I went off and did things. Apparently the kindle got over it because I came back to find it on a screen saver. It was really slow, unresponsive and I almost gave up but I managed myself towards the factory reset and now it seems happy again. I suppose the lesson I've learned is patience solves a lot of kindle's problems...


----------



## Ann in Arlington (Oct 27, 2008)

Yes. .. .patience is, indeed, a virtue.   The other lesson is:  don't do too much at one time.  You want to load a bunch of books?  Load 'em in small batches or the subsequent indexing will slow you down to a crawl.  Same with either of the "hacks".  Do one, make sure everything is happy for a day or so and then do the other.  And leave it plugged in overnight after something like that so running out of juice isn't an issue as well!

As to folders: as long as the folders contain readable files, Kindle ignores the fact that there are sub-folders in it's "documents" folder.  Note, however, that Amazon has said that they will be providing an update "in the first half of 2010" that will provide some sort of organization method.  Don't know if having made your own folders already will confuse that and, as we have learned, updates do not get automatically applied if there is a "hack" present.

For the record, when I have loaded PDF's I make sure they have very descriptive file names.  So piano music starts with the word "Piano", flute music with the word "Flute", tax publications with the word "Tax", etc.  That way if I sort on "title" I can find all of the same sort of stuff in the same bunch.  Since it's my own content, it's very easy to name the file however I want it to show before I move it to the DX.


----------



## drenee (Nov 11, 2008)

I'm happy to hear your problem resolved.  
Welcome to KindleBoards.  
deb


----------



## annnnnt (Dec 6, 2009)

Thank you for the welcome.

I suppose I'm far too used to the fast paced world where things get done more quickly.
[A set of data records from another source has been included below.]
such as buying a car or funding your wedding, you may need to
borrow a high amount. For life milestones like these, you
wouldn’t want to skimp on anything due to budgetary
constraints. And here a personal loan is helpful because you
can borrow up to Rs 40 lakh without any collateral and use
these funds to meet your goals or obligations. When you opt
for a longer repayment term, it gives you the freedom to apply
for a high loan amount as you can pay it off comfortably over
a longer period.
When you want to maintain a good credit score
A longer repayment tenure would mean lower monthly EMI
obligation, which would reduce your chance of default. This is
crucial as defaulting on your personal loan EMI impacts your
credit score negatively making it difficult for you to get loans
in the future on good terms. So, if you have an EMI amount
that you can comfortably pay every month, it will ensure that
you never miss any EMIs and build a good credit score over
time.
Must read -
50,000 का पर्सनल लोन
I'll try and keep the load on my kindle to a minimum for now.

Since I was never really interested in buying books and reading them I turned off the wireless for additional battery time. I suppose another thought in the back of my mind was I wanted to avoid updates that might detect my changes and report me. I think Microsoft with their xbox 360 product did a line of that? I figure the only management my kindle will receive is my own unless this organization update proves to be awesome.


----------